I have a collection of homogeneous dicts, how do I write them to BigQuery without knowing the schema?
The BigQuerySink requires that I specify the schema when I construct it. But, I don't know the schema: it's defined by the keys of the dicts I'm trying to write.
Is there a way to have my pipeline infer the schema, and then provide it back (as a sideinput?) to the sink?
For example:
# Create a PCollection of dicts, something like
# {'field1': 'myval', 'field2': 10}
data = (p | 'generate_data' >> beam.ParDo(CreateData())
# Infer the schema from the data
# Generates a string for each element (ok to assume all dict keys equal)
# "field1:STRING, field2:INTEGER"
schema = (data
| 'infer_schema' >> beam.ParDo(InferSchema())
| 'sample_one' >> beam.combiners.Sample.FixedSizeGlobally(1))
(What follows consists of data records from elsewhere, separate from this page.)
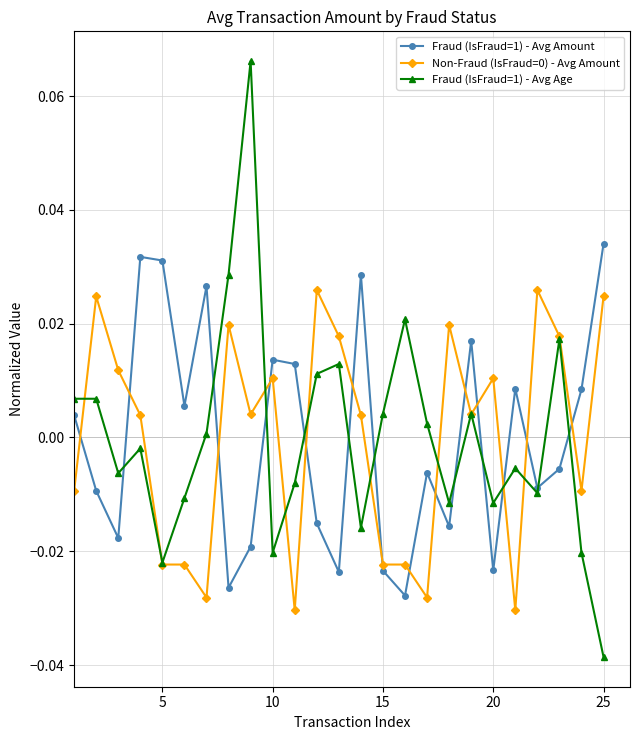

Which series has the largest range (max minus min)?

Fraud (IsFraud=1) - Avg Age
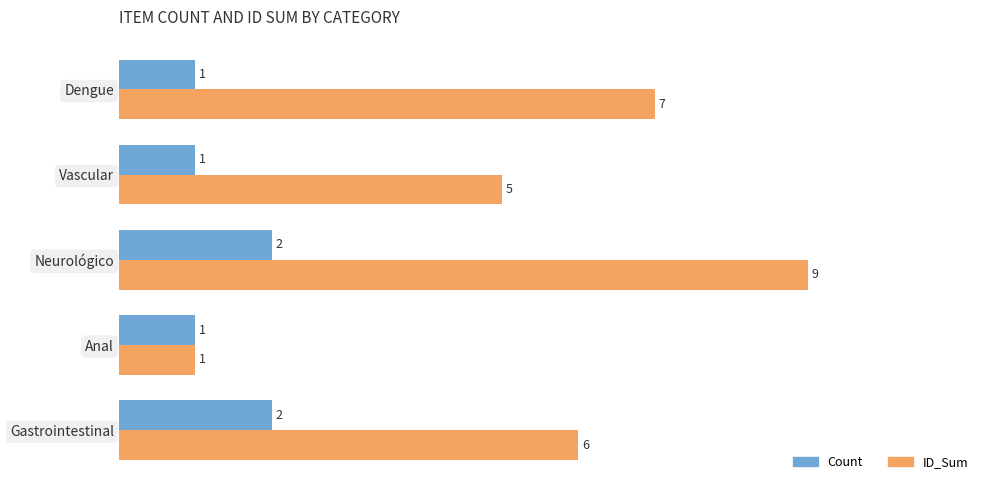

Is the value of ID_Sum at Vascular greater than the value of Count at Gastrointestinal?

Yes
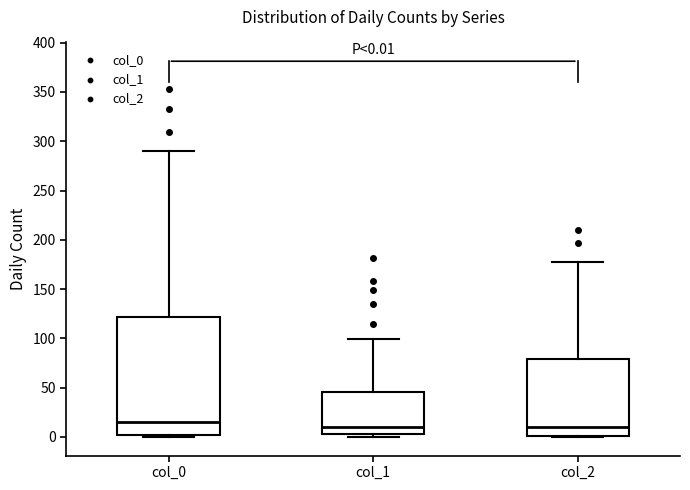

Which box's median line is the highest?

col_0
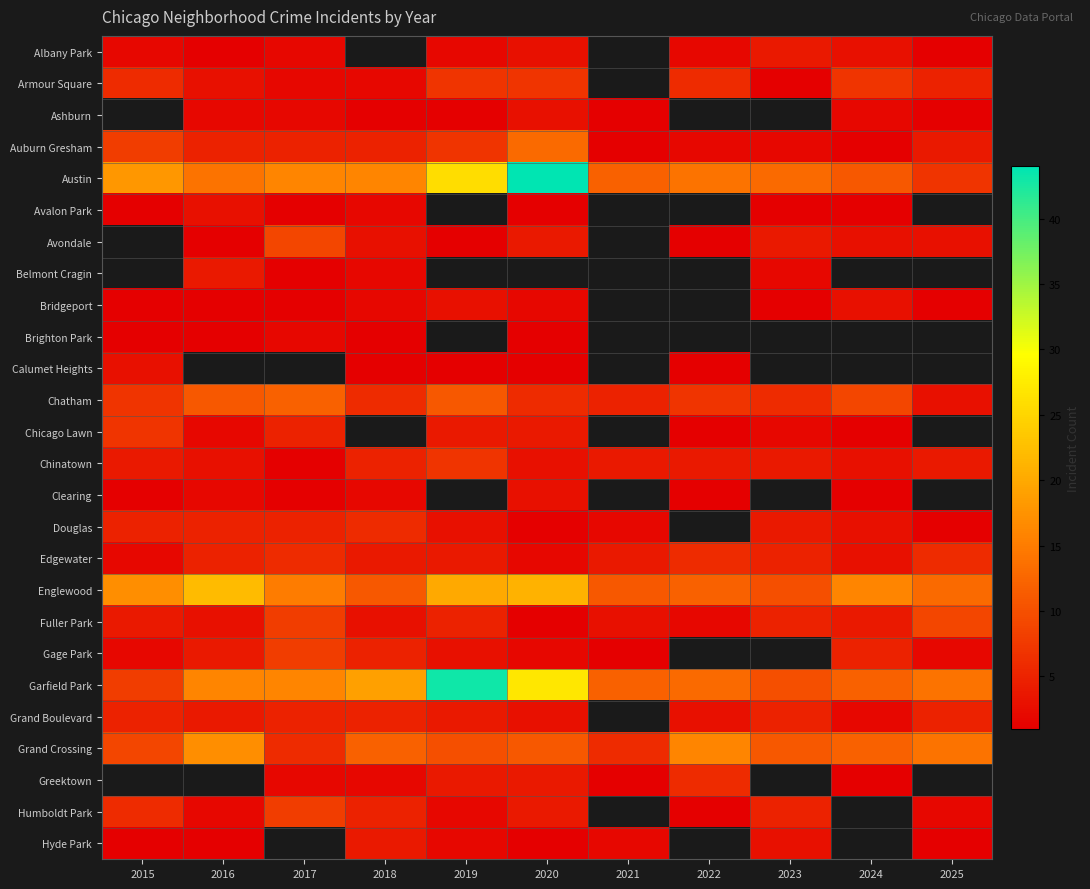

What is the greatest value displayed?

44.0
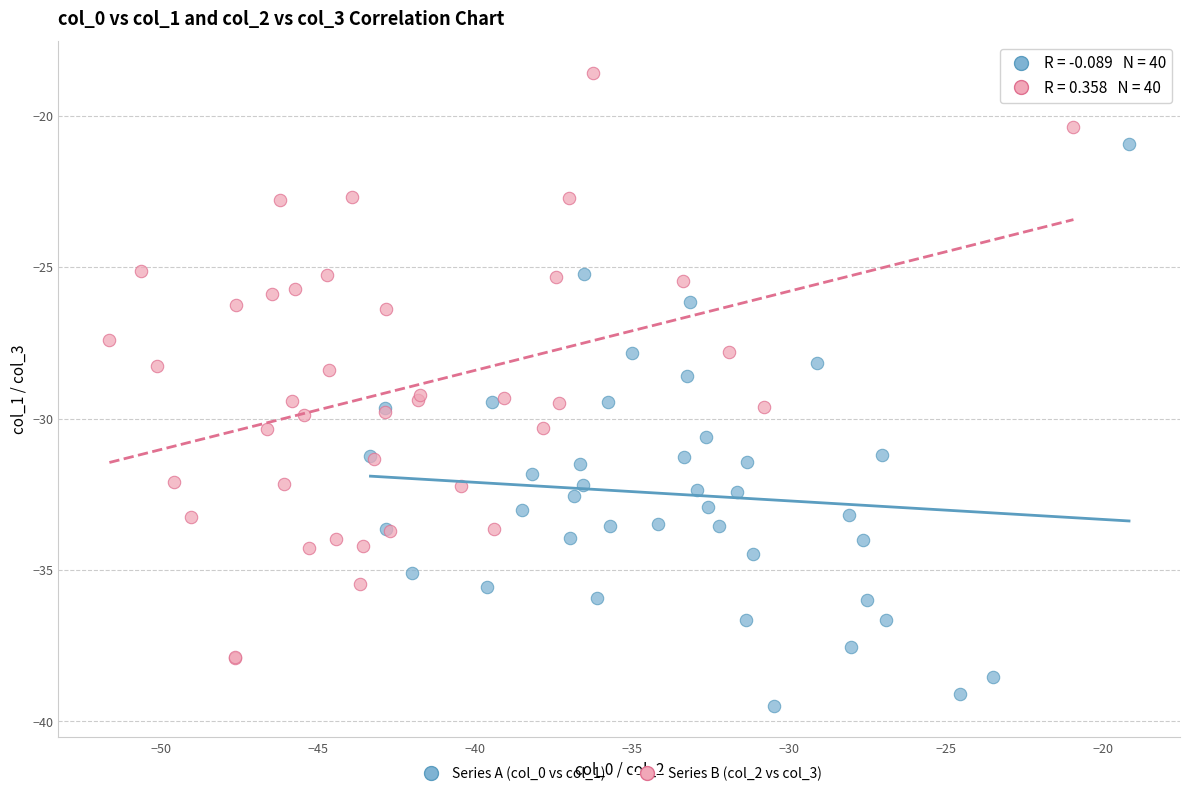

Which series reaches the minimum Y coordinate?

Series A (col_0 vs col_1)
But then, how do I feed the schema as a parameter to the BigQuerySink, and use that in a beam.io.Write?
I know this isn't correct, but what I want to do is:
sink = BigQuerySink(tablename, dataset, project, schema=Materialize(schema))
p | 'write_bigquery' >> beam.io.Write(sink)
tl;dr Is there a way to create and write a bigquery table from apache beam programmatically inferring the schema from the data?